::: SELECTED EXTRACT :::

Deep multi-task learning for a geographically-regularized semantic segmentation of aerial images
Introduction
This paper deals with parsing decimeter resolution abovehead images into semantic classes, relating to land cover and/or land use types. We will refer to this process as semantic segmentation. For a successful segmentation, one requires visual models able to disambiguate local appearance by understanding the spatial organization of semantic classes (Gould et al., 2008). To this end, machine learning models need to exploit different levels of spatial continuity in the image space (Campbell et al., 1997, Shotton et al., 2006). Accurate land cover and land use mapping is an active research field, growing in parallel to developments in sensors and acquisition systems and to data processing algorithms. Applications ranging from environmental monitoring (Asner et al., 2005, Giménez et al., 2017) to urban studies (Zhong and Wang, 2007, Jat et al., 2008) benefit from advances in processing and interpretation of abovehead data.
Semantic segmentation of sub-decimeter aerial imagery is often tackled by Markov and conditional random fields (MRF, CRF) (Besag, 1974, Lafferty et al., 2001) combining local visual cues (the unary potentials) and interaction between nearby spatial units (the pairwise potentials) (Kluckner et al., 2009, Hoberg et al., 2015, Zhong and Wang, 2007, Shotton et al., 2006, Volpi and Ferrari, 2015). By maximizing the posterior joint probability of a CRF over the labeling (i.e. minimizing a Gibbs energy), one retrieves the most probable labeling of a given scene, i.e. the most probable configuration of local label assignments over the whole image space. These frameworks allow to model jointly bottom-up evidence, encoded in the unary potentials, together with some domain specific prior information encoded in the spatial interaction pairwise terms.

::: INFORMATION PROVIDED :::

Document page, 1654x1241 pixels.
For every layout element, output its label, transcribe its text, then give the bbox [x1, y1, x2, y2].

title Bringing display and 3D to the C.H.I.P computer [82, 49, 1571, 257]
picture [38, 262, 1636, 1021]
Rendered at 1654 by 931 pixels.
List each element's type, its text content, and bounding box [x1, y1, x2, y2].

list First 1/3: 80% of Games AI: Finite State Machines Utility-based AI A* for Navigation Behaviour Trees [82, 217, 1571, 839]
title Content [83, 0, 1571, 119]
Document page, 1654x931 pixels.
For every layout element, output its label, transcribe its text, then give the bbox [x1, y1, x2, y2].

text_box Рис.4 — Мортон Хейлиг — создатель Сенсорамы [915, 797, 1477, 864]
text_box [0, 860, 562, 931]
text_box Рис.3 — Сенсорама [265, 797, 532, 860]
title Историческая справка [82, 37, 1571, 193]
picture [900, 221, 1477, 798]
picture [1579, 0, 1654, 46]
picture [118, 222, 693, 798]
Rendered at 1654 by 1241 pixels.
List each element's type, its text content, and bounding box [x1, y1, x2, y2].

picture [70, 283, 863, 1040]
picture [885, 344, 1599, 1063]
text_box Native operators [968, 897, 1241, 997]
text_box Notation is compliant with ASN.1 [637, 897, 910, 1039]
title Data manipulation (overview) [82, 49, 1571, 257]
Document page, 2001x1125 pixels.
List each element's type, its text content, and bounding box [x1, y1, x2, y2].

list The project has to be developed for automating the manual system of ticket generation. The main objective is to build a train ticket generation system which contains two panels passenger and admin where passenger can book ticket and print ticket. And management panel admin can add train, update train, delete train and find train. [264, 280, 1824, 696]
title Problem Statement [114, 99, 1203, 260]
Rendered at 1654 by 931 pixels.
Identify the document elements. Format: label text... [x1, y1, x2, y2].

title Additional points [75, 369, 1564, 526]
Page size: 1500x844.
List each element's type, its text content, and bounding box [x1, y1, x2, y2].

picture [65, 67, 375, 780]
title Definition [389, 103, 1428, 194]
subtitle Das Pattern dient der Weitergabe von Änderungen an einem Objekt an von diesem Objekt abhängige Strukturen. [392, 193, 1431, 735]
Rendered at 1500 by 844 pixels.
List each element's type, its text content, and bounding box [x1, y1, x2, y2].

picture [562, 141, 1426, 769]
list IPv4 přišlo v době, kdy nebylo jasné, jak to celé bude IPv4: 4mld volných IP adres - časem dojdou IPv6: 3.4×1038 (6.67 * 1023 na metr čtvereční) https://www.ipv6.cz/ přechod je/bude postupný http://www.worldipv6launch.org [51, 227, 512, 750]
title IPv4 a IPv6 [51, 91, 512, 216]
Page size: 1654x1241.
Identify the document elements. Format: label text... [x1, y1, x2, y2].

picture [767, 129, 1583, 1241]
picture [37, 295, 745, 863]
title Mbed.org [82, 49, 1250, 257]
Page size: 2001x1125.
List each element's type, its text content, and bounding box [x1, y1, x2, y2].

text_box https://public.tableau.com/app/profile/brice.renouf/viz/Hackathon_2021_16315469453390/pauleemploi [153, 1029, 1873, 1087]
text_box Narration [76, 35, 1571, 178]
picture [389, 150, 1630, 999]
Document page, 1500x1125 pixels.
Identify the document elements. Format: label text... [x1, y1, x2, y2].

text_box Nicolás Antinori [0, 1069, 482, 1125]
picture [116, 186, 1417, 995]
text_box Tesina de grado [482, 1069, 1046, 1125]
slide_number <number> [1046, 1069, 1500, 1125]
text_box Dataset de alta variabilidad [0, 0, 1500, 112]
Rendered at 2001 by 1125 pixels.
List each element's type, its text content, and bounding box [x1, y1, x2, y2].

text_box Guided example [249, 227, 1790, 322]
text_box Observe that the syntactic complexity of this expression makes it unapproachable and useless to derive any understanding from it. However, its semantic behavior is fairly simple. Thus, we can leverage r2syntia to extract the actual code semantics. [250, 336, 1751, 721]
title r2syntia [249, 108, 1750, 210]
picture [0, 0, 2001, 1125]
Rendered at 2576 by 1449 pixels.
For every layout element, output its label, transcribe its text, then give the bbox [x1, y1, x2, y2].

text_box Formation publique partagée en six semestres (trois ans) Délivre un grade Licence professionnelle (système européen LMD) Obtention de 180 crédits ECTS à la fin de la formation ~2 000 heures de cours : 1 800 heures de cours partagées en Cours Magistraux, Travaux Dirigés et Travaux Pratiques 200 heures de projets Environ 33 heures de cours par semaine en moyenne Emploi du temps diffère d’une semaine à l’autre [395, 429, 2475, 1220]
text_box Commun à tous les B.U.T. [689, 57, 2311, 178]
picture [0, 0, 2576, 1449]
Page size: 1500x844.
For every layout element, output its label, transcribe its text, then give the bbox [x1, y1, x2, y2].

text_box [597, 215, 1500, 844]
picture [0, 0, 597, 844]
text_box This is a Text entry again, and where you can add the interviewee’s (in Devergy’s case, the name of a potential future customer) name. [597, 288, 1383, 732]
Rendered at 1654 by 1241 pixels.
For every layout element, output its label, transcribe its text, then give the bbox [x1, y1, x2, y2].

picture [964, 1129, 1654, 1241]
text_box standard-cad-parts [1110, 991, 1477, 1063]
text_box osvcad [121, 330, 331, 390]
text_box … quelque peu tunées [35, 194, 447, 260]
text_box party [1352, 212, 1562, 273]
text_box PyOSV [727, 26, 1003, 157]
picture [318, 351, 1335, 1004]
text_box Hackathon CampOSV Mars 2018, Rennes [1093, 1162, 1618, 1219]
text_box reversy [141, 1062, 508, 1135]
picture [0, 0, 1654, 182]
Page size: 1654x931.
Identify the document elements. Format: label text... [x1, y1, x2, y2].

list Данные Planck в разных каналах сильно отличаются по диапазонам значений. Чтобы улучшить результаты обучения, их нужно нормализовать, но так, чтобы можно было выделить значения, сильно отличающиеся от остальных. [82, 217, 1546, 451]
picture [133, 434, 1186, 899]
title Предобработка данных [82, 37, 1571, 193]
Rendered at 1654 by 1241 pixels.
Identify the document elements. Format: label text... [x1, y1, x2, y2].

:::

• AIM 1: According to the aerial-image segmentation introduction, what do the pairwise potentials of a conditional random field model?
• AIM 2: Continue the aerial-image segmentation introduction, starting after its last sentence.

• FINAL ANSWER 1: The interaction between nearby spatial units.

• FINAL ANSWER 2:
The idea behind the proposed model is that, when dealing with urban imagery (and in general decimeter resolution imagery), both the content of the image and the classes are highly structured in the spatial domain, calling for data- and domain-specific regularization. To follow such intuition, we model two key aspects of spatial dependencies: input and output space interactions. The former are usually encoded by operators accounting for the spatial autocorrelation of pixels in their spatial domain. The latter are encoded by different kinds of pairwise potential, favoring specific configurations issued from a predefined prior distribution.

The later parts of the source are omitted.